Dans le même temps, d’un point de vue purement technologique, une telle isolation de la Russie sur le Web est selon lui réalisable. Mais avant de passer à l’acte, le gouvernement russe devra bien peser le pour et le contre.

«Afin d’amorcer un éventuel mouvement dans ce sens, il faut mettre au premier plan l'évaluation d’éventuels risques de pertes économiques, des restrictions aux activités commerciales et des libertés civiles», poursuit-il.

Twitter au ralenti, comment ça marche?

Contrairement au cas Telegram qui consistait principalement à bloquer des adresses IP, cette fois-ci les autorités russes semblent avoir opté pour une autre technique. Le jour du début de l’opération de ralentissement du réseau social au petit l’oiseau bleu, plusieurs internautes ont fait part de leur hypothèse concernant la technique dont l’organisme de contrôle se sert pour affecter la vitesse de chargement de Twitter, ensuite confirmée par certains experts. D’après eux, il s’agit de l'inspection profonde de paquets (Deep Packet Inspection, DPI).
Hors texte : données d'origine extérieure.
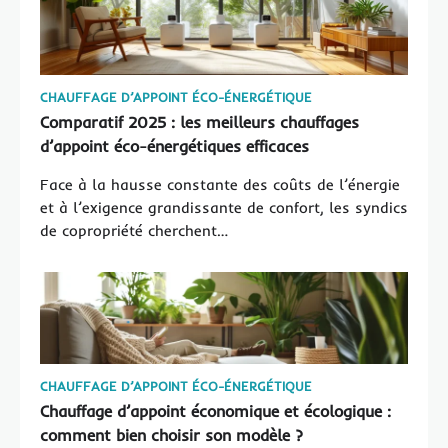
CHAUFFAGE D’APPOINT ÉCO-ÉNERGÉTIQUE
Comparatif 2025 : les meilleurs chauffages
d’appoint éco-énergétiques efficaces
Face à la hausse constante des coûts de l’énergie
et à l’exigence grandissante de confort, les syndics
de copropriété cherchent…
CHAUFFAGE D’APPOINT ÉCO-ÉNERGÉTIQUE
Chauffage d’appoint économique et écologique :
comment bien choisir son modèle ?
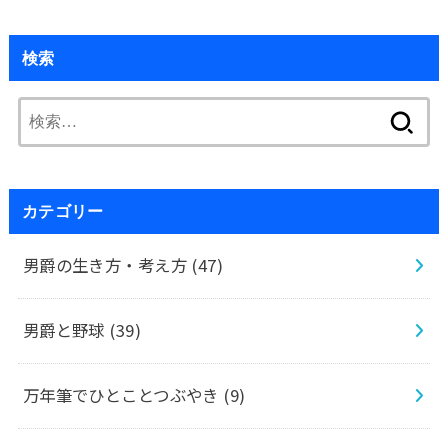
検索
検
索:
カテゴリー
男爵の生き方・考え方
(47)
男爵と野球
(39)
万年筆でひとことつぶやき
(9)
Selon Rouslan Iousoufov, le fonctionnement de celle-ci est assez simple et permet d'analyser le trafic Internet et de bloquer certaines connexions.

«Le trafic Internet se compose de nombreux "paquets" qui sont échangés entre le serveur et l'utilisateur final. Avant que les paquets n'atteignent leur destination ou qu’un réassemblage ne soit effectué, ils doivent passer par une série de routeurs et de commutateurs déterminant pour les paquets le meilleur chemin en fonction des informations contenues dans le titre de chacun d’eux», expose-t-il.
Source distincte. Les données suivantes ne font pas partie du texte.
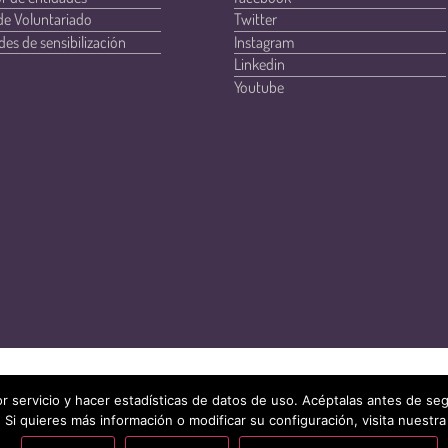
de Voluntariado
Twitter
des de sensibilización
Instagram
Linkedin
Youtube
r servicio y hacer estadísticas de datos de uso. Acéptalas antes de s
 Si quieres más información o modificar su configuración, visita nuestra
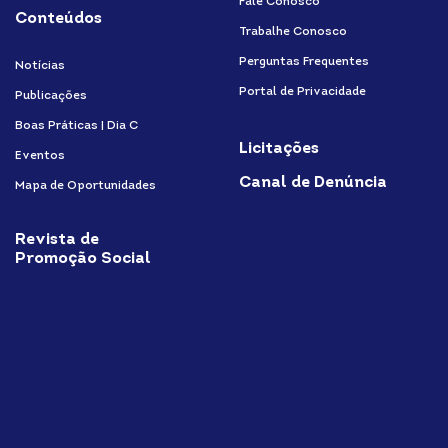
Fale Conosco
Conteúdos
Trabalhe Conosco
Perguntas Frequentes
Notícias
Portal de Privacidade
Publicações
Boas Práticas | Dia C
Licitações
Eventos
Canal de Denúncia
Mapa de Oportunidades
Revista de
Promoção Social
«L'équipement DPI simule la fonction de "lecture" des routeurs et des commutateurs, et peut également examiner la charge utile de chaque paquet qui stocke les données transmises», poursuit-il avant de clarifier que cette analyse permet ensuite de bloquer les connexions choisies.

Relations tendues

Ces derniers temps, les relations entre les autorités russes et Twitter, ainsi qu’avec d’autres grandes plateformes en ligne, sont tendues. Après les rassemblements en soutien d’Alexeï Navalny qui ont eu lieu en Russie fin janvier, le Roskomnadzor a imposé des amendes à l’encontre de plusieurs réseaux sociaux, dont Twitter, YouTube et TikTok, en raison de la non-suppression «des appels aux mineurs à participer à des rassemblements non autorisés». Ainsi, ces entreprises devront payer une amende allant de 800.000 à 4 millions de roubles (de 9.000 à 44.000 euros).

Face à son potentiel blocage en Russie, Twitter, qui se veut la principale plateforme de communication, reste discret. Dans un commentaire à Reuters datant du 10 mars, l’entreprise se dit «profondément préoccupée par les tentatives croissantes de bloquer et d'étrangler la conversation publique en ligne» dans le pays.
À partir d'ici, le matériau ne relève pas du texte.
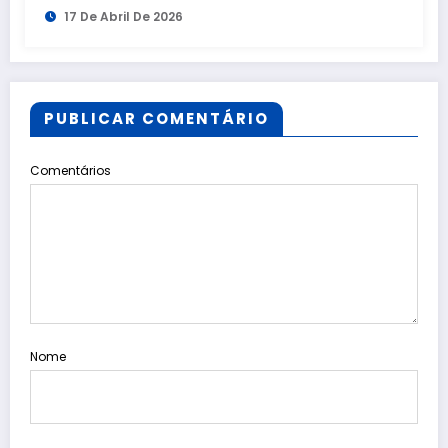
17 De Abril De 2026
PUBLICAR COMENTÁRIO
Comentários
Nome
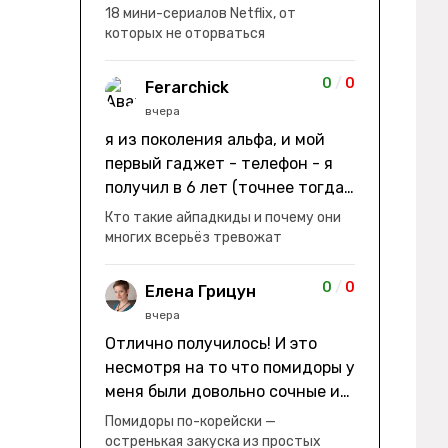
заработки" не на заработки -
18 мини-сериалов Netflix, от
она иммигрирует с семьей и не
которых не оторваться
в США, а в Канаду "заниматься
сексом ради удовольствия, а
0
/
0
Ferarchick
не для зачатия" - героиня уже
вчера
беременна, это и есть причина
я из поколения альфа, и мой
ее побега из общины. не в
первый гаджет - телефон - я
первый раз замечаю такие
получил в 6 лет (точнее тогда
косяки. с ИИ пишете? :)
мне уже было почти 7), потом
Кто такие айпадкиды и почему они
его отобрали и я просто
многих всерьёз тревожат
смотрел телик, потом мне
подарили ноутбук, который у
0
/
0
Елена Грицун
меня до сих пор. ну а в этом
вчера
году еще телефон вернули, но
Отлично получилось! И это
уже другую модель т.к та была
несмотря на то что помидоры у
старая и пароль я от него
меня были довольно сочные и
забыл
водянистые. Ну, зато теперь
Помидоры по-корейски —
полно острой салатной жижи ))
остренькая закуска из простых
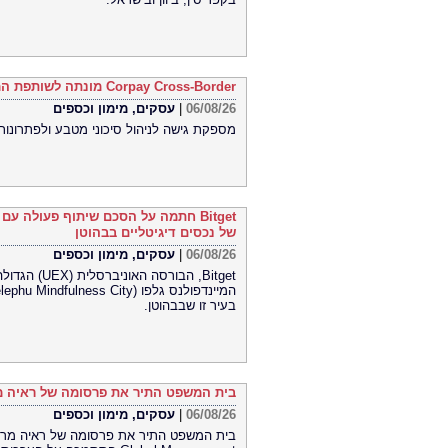
Corpay Cross-Border מונתה לשותפת המט"ח הרשמית של Ultimate Sevens
06/08/26
|
עסקים, מימון וכספים
מספקת גישה לניהול סיכוני מטבע ולפתרונות
Bitget חתמה על הסכם שיתוף פעולה ע
של נכסים דיגיטליים בבהוטן
06/08/26
|
עסקים, מימון וכספים
Bitget, הבו
בעיר זו שבבהוטן.
בית המשפט התיר את פרסומה של ראיה מר
06/08/26
|
עסקים, מימון וכספים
Réagissant à ces déclarations, la porte-parole du ministère russe des Affaires étrangères a fait allusion à la politique de deux poids deux mesures menée par l’entreprise, rappelant le récent blocage par le réseau social du compte de l’ex-Président des États-Unis Donald Trump. Qui plus est, par le passé, Twitter s’est déjà montré «hostile» à l’égard des médias russes, supprimant notamment toutes les publicités des comptes de Russia Today et Sputnik.

D’après le gendarme russe de l’Internet, alors que Twitter s’est mis à supprimer lentement des contenus illégaux signalés par ses soins, l’entreprise n’a pour l’heure livré aucune réponse officielle et détaillée. Il faut également préciser que selon sa politique d’utilisation officielle, le petit oiseau bleu condamne et modère tout contenu en lien avec les appels au suicide et la pédopornographie que les autorités russes lui reprochent.